Bild: Man fühlt sich wie in einem Bauch: Jashindulam Daschzeweg in seiner Jurte
taz: Herr Daschzeweg, heute beginnt eines der erfolgreichsten
Literaturfestivals dieser Stadt: Die „Geschichten in Jurten“. Warum
funktionieren Lesungen so gut in mongolischen Jurten?
Janshindulam Daschzeweg: In der Jurte kommt man zusammen. Wir haben schon
Veranstaltungen für Schulklassen organisiert, in denen man gleich spürte,
dass einzelne Schüler einander nicht mochten. Am Ende ist die Wärme in der
Jurte immer ansteckend. Der Raum ist geschlossen, die Atmosphäre sehr
konzentriert. Man kann nicht rausgucken, es dringen wenige Geräusche nach
drinnen.
Auch Deutsche empfinden Jurten als heimelig?
Das Wort „Jurte“ ist kein mongolisches Wort. Das mongolische Wort für
„Jurte“ ist ger. Und ger bedeutet auch „Zuhause“. Und „Himmel“. Es …
der ersten Behausungen, die von den Menschen geschaffen wurde. Sie
existierte schon vor unserer Zeitrechnung. 2013 hat die Unesco die Jurte
zum dringend erhaltenswerten immateriellen Weltkulturerbe erklärt.
Die Konstruktion sieht einfach aus.
Sie ist einfach, aber genial. Jeder Winkel zwischen den Außenwänden aus
Scherengittern und Dachstangen ist genau vorgegeben. Die Jurten mit vier
Wänden haben 60 von diesen Stangen, sodass man am Licht, das durch den
runden Dachkranz kommt, der immer offen steht – die sogenannte Krone in der
Mitte des Daches – ziemlich genau die Uhrzeit ablesen kann. Wie bei einer
Sonnenuhr. Außerdem hat die Jurte gute Eigenschaften, und auch das spürt
man einfach. Egal, aus welchem Kulturkreis man kommt.
Welche Eigenschaften?
Jurten bestehen aus Holz, Filz, Stoff und Tierhaaren. Also nur aus
natürlichen Materialien. Außerdem ist die Jurte sehr leicht, beständig und
stabil. Nichts ist verschraubt, alles nur verschnürt. Wenn Hochwasser
kommen sollte, hebt man einfach die Stoffe hoch, und das Wasser fließt
hindurch. Die Jurte ist flexibel und rund, erdbebensicher. Es heißt, die
Jurte kann Windgeschwindigkeiten von bis zu 160 Kilometern pro Stunde
standhalten.
Man fühlt sich wie in einem Bauch.
Es gibt keine Ecken, in denen sich schlechte Energie ansammeln kann.

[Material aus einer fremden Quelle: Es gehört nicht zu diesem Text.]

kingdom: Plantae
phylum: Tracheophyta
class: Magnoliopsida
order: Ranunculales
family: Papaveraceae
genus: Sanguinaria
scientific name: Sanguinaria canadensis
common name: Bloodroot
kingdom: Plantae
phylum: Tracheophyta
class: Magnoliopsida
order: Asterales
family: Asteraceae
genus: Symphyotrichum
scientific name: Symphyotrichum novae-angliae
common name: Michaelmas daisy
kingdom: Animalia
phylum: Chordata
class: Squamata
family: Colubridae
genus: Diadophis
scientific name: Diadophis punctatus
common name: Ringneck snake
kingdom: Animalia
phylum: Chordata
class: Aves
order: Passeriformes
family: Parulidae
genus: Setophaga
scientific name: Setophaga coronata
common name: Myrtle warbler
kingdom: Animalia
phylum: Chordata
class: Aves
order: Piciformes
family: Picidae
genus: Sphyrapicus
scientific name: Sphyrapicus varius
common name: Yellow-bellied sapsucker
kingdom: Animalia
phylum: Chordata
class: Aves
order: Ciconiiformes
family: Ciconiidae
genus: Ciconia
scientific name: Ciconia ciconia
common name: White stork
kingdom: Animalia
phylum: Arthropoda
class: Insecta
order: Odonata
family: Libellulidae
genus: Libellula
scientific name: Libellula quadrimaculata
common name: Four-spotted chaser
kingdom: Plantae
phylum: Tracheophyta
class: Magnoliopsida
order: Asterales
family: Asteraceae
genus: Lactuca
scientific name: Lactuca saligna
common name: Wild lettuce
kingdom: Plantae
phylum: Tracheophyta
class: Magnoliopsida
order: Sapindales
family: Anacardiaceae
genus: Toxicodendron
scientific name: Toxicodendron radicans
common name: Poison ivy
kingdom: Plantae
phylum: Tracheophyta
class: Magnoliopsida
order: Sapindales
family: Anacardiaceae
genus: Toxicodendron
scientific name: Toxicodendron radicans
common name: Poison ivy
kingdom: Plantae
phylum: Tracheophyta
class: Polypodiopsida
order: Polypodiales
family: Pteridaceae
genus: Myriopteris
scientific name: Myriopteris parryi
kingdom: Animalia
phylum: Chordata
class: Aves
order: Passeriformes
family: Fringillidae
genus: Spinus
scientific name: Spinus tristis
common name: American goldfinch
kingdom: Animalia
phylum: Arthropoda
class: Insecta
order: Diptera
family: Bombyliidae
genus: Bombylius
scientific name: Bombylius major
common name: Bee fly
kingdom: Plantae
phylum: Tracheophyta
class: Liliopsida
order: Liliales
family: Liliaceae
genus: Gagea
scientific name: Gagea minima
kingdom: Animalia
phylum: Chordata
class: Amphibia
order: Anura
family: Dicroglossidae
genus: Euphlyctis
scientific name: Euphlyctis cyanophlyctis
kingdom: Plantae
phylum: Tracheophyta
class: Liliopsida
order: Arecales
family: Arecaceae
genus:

Sie sprechen als Fachkundiger?
Ich bin ein Nomadensohn, ich habe bis zu meinem Abitur in der Jurte gelebt.
Meine Eltern hatten Bergrinder, also Yaks. Außerdem Ziegen, Schafe und
Pferde. Sie lebten nicht gerade in großem Luxus, hatten aber alles, was sie
brauchten. Das Nomadenleben ist nachhaltig.
Wie haben Sie als Kind das Nomadenleben empfunden?
Wie alle meine sieben Geschwister haben wir viel mitgeholfen, vor allem in
den Ferien. Wir haben auf die Kleinen aufgepasst, Brennholz und Wasser
geholt. Die Notwendigkeiten liegen ja auf der Hand. Und trotzdem oder
vielleicht auch gerade deshalb waren wir sehr frei und glücklich.
Sie haben alle zusammen in einer Jurte gelebt?
Ja, solange wir klein waren. Man kommt meist nur zum Essen und Schlafen
rein. Außerdem lebt man in einer Jurte sehr harmonisch und
kameradschaftlich zusammen. Die gegenseitige Rücksichtnahme regelt sich
ganz von allein, es ist alles sehr gut organisiert. Die Jurte spiegelt in
ihrer Einrichtung die soziale und die spirituelle Ordnung der in ihr
lebenden Menschen wider. Im Norden steht der Altar, meist auf einer
Kommode. Im Süden befindet sich die Tür. Rechts ist das Bett des Vaters,
links das der Mutter, dazwischen schlafen die Kinder. In der Mitte steht
der kleine Ofen, mit dem geheizt und gekocht wird.
Ist es im Winter nicht kalt?
Im Gegenteil. Im Winter ist die Jurte gut isoliert, mit zwei oder drei
dicken Schichten Filz. Die Luftzirkulation ist ideal, Nomaden kennen kein
Asthma.
Wo sind Sie zur Schule gegangen, wenn Ihre Eltern immer unterwegs waren?
Wie alle Nomaden in der Mongolei zu meiner Zeit sind meine Eltern nur im
Sommer mit dem Vieh losgezogen. Also konnte ich teilweise zu Fuß zur Schule
gehen. Im Winter war mein Schulweg besonders schön. Meine Heimatprovinz
liegt am Chöwsgöl-See, ich konnte mit Schneeschuhen übers Eis zur Schule
gehen. Oder ich bin zur Schule geritten. Ich war kein schlechter Reiter,
habe auch mal ein Pferderennen gewonnen.
Wie sind Sie später nach Deutschland gekommen?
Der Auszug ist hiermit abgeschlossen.